As the drama in the Balkans continues to unfold, many questions remain unanswered: What went wrong? How could Tito's relatively stable state degenerate into a nightmare of hatred and sorrow? How will it all end? Mihailo Crnobrnja, a senior official of the former Yugoslav government, provides the first insider's account of the Yugoslav drama. He describes the complexities inherent in the patchwork collection of nationalities held together by the sheer force of Tito's will as he played his balancing game between the Soviet bloc and the West. If any drive stronger than the force of local nationalisms existed in Yugoslavia, it was the drive to preserve independence. Thus the erosion of Soviet power in Eastern Europe removed the principal strut to Yugoslav stability. Ironically, Tito's authoritarianism - which helped to keep the federation together and guide it past threats from the East and manipulations from the West - served also to keep the lid on any democratic participation in politics, stifling the development of stabilizing political institutions.
When Tito died and the dangers subsided, the only political memories that Yugoslavs were able to draw on were the memories of their various nationalisms. The ensuing disaster is there for all to see. In this work, Crnobrnja draws together the threads of the Yugoslav drama and analyses possible future scenarios in a broader Balkan and European context.

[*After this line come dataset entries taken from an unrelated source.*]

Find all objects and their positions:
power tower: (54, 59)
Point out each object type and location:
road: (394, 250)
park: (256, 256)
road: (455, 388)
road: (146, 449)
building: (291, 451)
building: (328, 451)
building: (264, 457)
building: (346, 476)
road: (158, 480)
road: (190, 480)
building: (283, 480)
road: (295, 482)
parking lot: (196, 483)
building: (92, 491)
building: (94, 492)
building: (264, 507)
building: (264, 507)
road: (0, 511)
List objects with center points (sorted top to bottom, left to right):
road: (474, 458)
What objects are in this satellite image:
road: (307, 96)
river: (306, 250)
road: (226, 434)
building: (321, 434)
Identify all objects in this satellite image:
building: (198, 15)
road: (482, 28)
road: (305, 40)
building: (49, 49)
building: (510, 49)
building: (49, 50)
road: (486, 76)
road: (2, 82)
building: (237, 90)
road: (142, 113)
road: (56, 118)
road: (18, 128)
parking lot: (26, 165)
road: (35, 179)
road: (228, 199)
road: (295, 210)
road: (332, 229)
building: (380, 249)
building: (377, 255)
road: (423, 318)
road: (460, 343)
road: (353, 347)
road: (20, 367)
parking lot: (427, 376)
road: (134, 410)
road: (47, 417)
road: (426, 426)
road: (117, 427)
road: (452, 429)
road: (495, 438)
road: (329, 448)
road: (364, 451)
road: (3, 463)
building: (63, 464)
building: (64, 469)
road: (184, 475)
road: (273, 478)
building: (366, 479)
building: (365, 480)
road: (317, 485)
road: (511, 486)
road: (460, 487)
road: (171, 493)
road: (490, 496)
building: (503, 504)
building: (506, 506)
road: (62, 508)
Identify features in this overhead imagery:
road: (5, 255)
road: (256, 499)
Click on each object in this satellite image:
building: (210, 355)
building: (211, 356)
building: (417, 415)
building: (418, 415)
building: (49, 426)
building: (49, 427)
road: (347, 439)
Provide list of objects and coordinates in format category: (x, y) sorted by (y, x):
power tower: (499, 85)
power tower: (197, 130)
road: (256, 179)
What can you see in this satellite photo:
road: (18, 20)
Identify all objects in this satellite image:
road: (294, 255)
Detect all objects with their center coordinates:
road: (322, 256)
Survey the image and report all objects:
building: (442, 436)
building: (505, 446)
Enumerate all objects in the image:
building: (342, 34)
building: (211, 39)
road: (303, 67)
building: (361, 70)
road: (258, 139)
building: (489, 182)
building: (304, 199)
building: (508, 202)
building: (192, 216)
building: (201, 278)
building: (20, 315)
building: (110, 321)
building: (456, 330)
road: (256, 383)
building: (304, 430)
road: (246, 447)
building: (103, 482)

Part 1 The stage: a country of diversity; origins of the idea and the state; inter-war instability; the Tito years. Part 2 The actors: Tito's successors; the new wave of Serbian nationalism; Slovenia and Croatia - the drive to independence; the supporting cast. Part 3 The plot: changes in Europe; the crisis; the war in Slovenia and Croatia; the war in Bosnia and Herzegovina; the European Community steps in; a call for blue helmets. Part 4 The final curtain: drawing the threads together; the Balkan endgame; is there a solution?